### WHAT TO DO
Rewrite the data from the line that contains "How to Choose the Right Petroleum Partner for" through the end, replacing "Contact Us" with "Get in Touch" and leaving everything else unchanged. Omit the pictures from your version.

***** MATERIAL PROVIDED

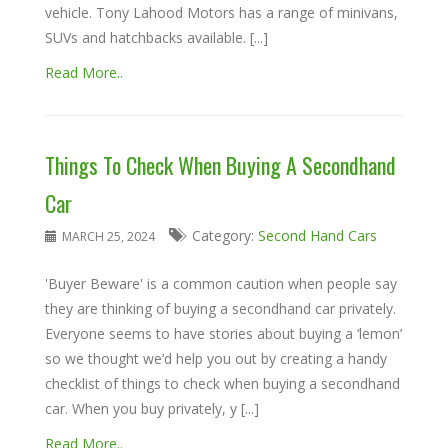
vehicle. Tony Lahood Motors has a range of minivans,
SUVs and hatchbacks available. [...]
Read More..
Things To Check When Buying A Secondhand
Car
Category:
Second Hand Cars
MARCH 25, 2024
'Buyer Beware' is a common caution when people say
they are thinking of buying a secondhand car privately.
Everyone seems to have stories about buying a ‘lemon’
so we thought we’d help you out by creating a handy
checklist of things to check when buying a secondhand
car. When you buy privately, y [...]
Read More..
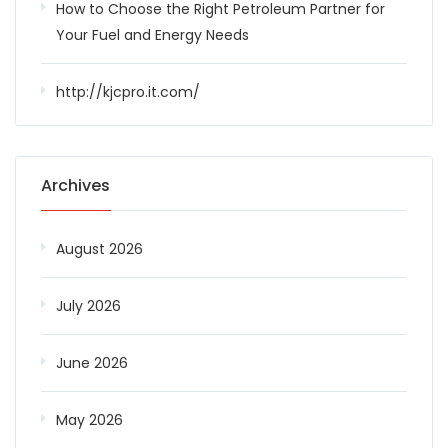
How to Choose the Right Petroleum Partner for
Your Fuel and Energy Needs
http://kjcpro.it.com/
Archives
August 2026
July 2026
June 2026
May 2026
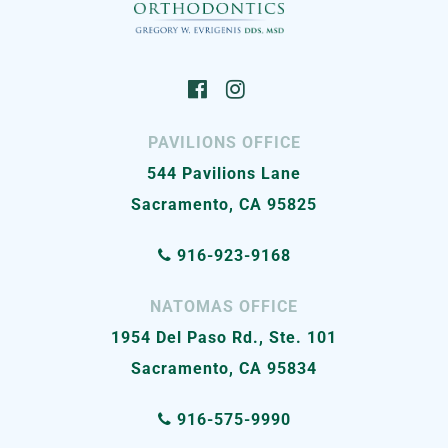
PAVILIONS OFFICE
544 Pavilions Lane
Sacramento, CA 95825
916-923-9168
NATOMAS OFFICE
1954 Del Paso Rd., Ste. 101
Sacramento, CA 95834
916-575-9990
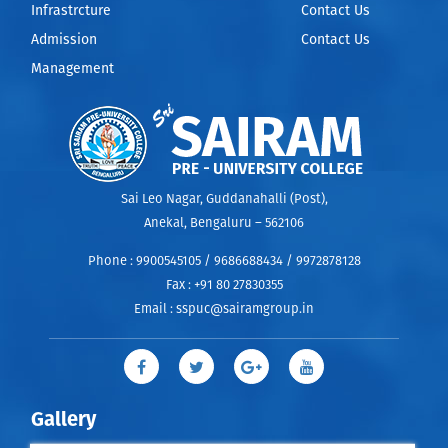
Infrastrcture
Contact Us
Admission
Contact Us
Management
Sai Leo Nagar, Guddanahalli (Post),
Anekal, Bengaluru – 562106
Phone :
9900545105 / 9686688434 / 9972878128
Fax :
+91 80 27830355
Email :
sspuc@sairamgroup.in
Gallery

**********

### ANSWER TO THIS EXERCISE
How to Choose the Right Petroleum Partner for
Your Fuel and Energy Needs
http://kjcpro.it.com/
Archives
August 2026
July 2026
June 2026
May 2026
PAVILIONS OFFICE
544 Pavilions Lane
Sacramento, CA 95825
916-923-9168
NATOMAS OFFICE
1954 Del Paso Rd., Ste. 101
Sacramento, CA 95834
916-575-9990
Infrastrcture
Get in Touch
Admission
Get in Touch
Management
Sai Leo Nagar, Guddanahalli (Post),
Anekal, Bengaluru – 562106
Phone :
9900545105 / 9686688434 / 9972878128
Fax :
+91 80 27830355
Email :
sspuc@sairamgroup.in
Gallery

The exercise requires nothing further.